Tasks ::
a: In the visual tracking text, what lets the proposed tracker handle large-scale variations?
b: Copy word for word the stretch of the visual tracking text from "A Structural Correlation" through "with 50 sequences.".

A Structural Correlation Filter Combined with A Multi-task Gaussian Particle Filter for Visual Tracking
This work addresses visual tracking challenges like fast motions and occlusions for computer vision applications, representing an incremental improvement through hybrid method integration.
The paper tackles robust visual tracking by proposing a KCF-GPF model that combines structural correlation filters with a multi-task Gaussian particle filter, achieving favorable performance against 16 state-of-the-art trackers on the OTB-2013 dataset with 50 sequences.
In this paper, we propose a novel structural correlation filter combined with a multi-task Gaussian particle filter (KCF-GPF) model for robust visual tracking. We first present an assemble structure where several KCF trackers as weak experts provide a preliminary decision for a Gaussian particle filter to make a final decision. The proposed method is designed to exploit and complement the strength of a KCF and a Gaussian particle filter. Compared with the existing tracking methods based on correlation filters or particle filters, the proposed tracker has several advantages. First, it can detect the tracked target in a large-scale search scope via weak KCF trackers and evaluate the reliability of weak trackers\rq decisions for a Gaussian particle filter to make a strong decision, and hence it can tackle fast motions, appearance variations, occlusions and re-detections. Second, it can effectively handle large-scale variations via a Gaussian particle filter. Third, it can be amenable to fully parallel implementation using importance sampling without resampling, thereby it is convenient for VLSI implementation and can lower the computational costs. Extensive experiments on the OTB-2013 dataset containing 50 challenging sequences demonstrate that the proposed algorithm performs favourably against 16 state-of-the-art trackers.

Data provided ::
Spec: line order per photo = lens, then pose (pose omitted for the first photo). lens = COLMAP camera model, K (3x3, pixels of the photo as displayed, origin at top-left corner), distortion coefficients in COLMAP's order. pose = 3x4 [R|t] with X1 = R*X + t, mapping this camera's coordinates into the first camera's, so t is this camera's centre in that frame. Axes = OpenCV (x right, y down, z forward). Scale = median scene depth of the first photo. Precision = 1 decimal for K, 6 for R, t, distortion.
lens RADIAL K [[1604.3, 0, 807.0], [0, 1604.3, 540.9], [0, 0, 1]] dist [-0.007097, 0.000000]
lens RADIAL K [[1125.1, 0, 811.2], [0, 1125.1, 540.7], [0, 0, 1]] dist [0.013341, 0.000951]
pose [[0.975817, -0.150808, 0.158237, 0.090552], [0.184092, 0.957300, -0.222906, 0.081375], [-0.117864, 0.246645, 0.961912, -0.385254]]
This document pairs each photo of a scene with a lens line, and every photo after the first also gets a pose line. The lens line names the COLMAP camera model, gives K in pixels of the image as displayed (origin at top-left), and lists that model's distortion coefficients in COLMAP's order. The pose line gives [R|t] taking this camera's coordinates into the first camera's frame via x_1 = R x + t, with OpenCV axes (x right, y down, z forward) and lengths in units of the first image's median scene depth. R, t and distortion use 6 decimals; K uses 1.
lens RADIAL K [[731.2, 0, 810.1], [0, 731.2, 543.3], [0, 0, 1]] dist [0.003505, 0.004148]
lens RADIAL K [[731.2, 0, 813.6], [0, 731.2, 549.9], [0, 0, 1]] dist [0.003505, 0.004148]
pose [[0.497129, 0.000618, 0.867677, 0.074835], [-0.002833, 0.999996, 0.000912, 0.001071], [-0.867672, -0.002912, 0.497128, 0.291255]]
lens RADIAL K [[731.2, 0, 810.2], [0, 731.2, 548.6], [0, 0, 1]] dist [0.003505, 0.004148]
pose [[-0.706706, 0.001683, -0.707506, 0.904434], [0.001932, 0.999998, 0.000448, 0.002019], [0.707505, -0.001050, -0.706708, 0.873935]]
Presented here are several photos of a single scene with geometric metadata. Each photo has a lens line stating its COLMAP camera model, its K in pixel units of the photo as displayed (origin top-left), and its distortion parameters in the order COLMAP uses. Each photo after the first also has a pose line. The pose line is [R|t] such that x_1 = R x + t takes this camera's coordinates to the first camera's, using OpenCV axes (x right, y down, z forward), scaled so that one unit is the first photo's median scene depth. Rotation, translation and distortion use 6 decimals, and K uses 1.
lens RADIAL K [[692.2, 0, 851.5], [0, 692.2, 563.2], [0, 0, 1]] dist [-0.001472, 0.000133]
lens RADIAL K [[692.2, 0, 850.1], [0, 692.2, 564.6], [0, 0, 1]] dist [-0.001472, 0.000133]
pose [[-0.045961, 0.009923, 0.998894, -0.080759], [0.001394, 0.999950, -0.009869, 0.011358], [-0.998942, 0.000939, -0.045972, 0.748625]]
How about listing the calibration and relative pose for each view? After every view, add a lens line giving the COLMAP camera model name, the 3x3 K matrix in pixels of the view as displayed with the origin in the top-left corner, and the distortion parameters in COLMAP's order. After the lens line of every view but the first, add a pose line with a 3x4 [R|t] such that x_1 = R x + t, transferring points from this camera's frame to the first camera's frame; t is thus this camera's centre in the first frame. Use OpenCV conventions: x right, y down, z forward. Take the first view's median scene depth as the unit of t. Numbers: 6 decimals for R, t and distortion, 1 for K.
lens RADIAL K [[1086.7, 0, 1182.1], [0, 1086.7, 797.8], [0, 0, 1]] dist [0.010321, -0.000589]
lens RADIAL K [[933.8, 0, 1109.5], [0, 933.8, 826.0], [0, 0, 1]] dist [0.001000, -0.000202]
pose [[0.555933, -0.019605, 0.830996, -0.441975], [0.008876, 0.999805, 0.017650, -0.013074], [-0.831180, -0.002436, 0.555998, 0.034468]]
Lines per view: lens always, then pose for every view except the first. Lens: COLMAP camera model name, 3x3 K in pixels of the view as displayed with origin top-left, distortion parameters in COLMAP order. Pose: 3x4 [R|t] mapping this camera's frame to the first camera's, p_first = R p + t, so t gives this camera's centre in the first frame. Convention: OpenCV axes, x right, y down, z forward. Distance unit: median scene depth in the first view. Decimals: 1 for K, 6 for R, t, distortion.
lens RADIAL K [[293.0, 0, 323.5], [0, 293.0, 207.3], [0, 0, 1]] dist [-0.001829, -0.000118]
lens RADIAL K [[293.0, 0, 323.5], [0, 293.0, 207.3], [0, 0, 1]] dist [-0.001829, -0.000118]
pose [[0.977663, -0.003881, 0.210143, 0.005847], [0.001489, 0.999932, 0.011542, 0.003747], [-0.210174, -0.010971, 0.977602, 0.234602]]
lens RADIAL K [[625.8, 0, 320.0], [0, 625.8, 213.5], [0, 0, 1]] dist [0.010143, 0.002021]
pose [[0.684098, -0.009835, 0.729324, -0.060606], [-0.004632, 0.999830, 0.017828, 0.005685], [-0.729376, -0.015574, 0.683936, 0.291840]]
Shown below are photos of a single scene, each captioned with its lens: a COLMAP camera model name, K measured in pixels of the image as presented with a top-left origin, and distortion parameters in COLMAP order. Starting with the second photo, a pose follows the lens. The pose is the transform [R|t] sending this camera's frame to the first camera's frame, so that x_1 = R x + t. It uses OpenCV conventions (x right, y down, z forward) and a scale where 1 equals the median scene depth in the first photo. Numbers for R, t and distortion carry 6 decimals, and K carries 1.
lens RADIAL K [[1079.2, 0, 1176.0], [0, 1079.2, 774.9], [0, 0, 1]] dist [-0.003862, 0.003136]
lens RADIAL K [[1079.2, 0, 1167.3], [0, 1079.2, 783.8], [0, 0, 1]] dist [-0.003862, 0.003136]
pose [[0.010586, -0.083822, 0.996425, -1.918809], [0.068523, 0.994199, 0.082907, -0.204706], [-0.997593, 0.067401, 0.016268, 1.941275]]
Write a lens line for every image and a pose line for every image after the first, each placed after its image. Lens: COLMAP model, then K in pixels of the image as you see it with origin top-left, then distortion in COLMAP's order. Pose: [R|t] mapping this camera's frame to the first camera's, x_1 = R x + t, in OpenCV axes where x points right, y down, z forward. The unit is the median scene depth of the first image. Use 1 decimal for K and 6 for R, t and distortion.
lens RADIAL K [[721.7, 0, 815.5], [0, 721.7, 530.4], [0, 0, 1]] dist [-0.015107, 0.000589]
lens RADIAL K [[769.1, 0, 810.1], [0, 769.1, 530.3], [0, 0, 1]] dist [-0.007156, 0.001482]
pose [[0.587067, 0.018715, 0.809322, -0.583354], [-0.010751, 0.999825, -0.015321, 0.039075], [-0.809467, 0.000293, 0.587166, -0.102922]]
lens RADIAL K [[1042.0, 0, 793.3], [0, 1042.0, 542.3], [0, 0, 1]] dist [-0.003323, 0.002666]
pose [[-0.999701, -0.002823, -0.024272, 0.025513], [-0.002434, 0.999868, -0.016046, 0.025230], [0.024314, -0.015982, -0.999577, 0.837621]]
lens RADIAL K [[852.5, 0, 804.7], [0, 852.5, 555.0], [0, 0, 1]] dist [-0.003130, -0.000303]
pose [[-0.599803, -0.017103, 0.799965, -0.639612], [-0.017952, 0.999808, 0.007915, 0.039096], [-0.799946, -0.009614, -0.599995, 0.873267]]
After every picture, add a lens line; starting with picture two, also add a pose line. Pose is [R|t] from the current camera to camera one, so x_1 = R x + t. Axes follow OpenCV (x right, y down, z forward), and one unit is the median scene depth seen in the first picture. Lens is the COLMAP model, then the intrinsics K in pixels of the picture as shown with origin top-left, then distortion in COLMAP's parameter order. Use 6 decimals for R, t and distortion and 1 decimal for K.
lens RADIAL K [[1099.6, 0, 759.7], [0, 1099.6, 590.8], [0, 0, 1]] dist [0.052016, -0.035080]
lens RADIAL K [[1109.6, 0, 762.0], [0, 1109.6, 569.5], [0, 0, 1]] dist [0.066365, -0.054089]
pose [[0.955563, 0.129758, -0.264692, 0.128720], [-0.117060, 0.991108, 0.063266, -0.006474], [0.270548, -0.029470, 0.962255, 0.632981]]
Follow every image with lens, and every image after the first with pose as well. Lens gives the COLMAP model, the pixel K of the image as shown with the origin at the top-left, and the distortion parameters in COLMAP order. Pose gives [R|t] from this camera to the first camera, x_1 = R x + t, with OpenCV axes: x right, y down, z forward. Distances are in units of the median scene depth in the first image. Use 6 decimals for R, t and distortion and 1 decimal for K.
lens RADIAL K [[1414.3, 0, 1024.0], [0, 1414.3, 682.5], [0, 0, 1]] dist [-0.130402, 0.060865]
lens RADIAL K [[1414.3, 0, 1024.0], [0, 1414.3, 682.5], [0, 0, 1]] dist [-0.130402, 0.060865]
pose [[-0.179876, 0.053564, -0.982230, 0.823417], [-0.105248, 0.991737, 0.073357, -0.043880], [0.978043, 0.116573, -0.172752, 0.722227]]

Results ::
a: A Gaussian particle filter.

b:
A Structural Correlation Filter Combined with A Multi-task Gaussian Particle Filter for Visual Tracking
This work addresses visual tracking challenges like fast motions and occlusions for computer vision applications, representing an incremental improvement through hybrid method integration.
The paper tackles robust visual tracking by proposing a KCF-GPF model that combines structural correlation filters with a multi-task Gaussian particle filter, achieving favorable performance against 16 state-of-the-art trackers on the OTB-2013 dataset with 50 sequences.